AOL returns about 90 pages when using the site:operator.
What is the significance of this?
Thanks

tedster

4:19 pm on Oct 1, 2008 (gmt 0)

WebmasterWorld Senior Member 10+ Year Member



My first guess is that you still have unresolved duplicate url issues - or maybe you've fixed them but Google is still sorting it all out.

The low number of pages on AOL tells me that indeed, only a small number of your urls are in the main index. If you search on a text string from a url that's in the AOL site: results, can you see that page in the results?

And if you can't, what kind of results do you get?
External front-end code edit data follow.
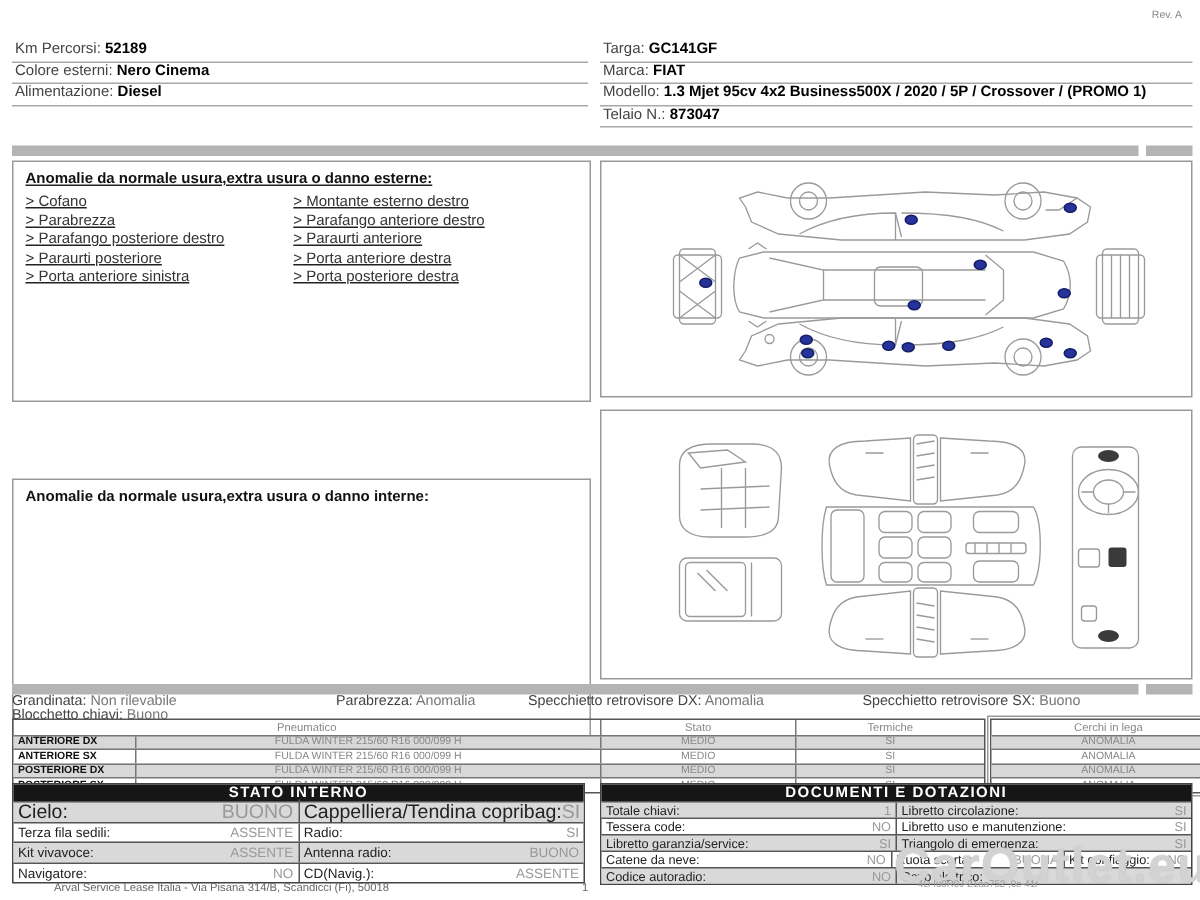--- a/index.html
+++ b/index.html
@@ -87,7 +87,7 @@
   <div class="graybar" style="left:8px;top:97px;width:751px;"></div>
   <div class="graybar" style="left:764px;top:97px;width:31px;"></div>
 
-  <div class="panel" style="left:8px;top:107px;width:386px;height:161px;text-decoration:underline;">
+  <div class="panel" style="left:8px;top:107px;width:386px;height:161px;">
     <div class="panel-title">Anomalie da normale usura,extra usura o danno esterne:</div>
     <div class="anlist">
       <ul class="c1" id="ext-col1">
Is your content duplicated by another domain?

Jbob

6:14 pm on Oct 1, 2008 (gmt 0)

10+ Year Member



No, when i search a text string from one of the AOL-indexed urls i still get nothing. The results returned are not exact matches of the text i.e no one has duplicated my content on another domain. However, the majority of the (dodgy looking) sites seem to just be lists of alphabeticized and non-alphabeticized random words!

I have just recently fixed a problem whereby my site was Google indexed for both ww. and www. versions. Do you think this would be enough to cause this level of problem?

tedster

6:29 pm on Oct 1, 2008 (gmt 0)

WebmasterWorld Senior Member 10+ Year Member



Possibly - it depends partly how much your potential PageRank for what you are thinking of as "a page" has been fragmented by both that problem and related types of canonical problems [webmasterworld.com].

Beyond that there is a complexity in Google's processing that allows a website issue to cascade through the SERPs in ways that we cannot always predict looking in from the outside - only an engineer on the inside could see that logical chain. I would suggest you stress test your site for all manner of multiple url problems listed in the linked thread and fix everything that you possibly can.

I would also not agonize over the 'unique text strings' problem. Stay focused on the metric of real search traffic traffic and get that into healthy shape. The unique strings issue is a symptom that something isn't quite right - but it doesn't tell you exactly what that is. Unique text string search will not put even one penny in your pocket.

Jbob

6:50 pm on Oct 1, 2008 (gmt 0)

10+ Year Member



Many thanks for all your help Tedster, I will do as you suggested and hope for the best!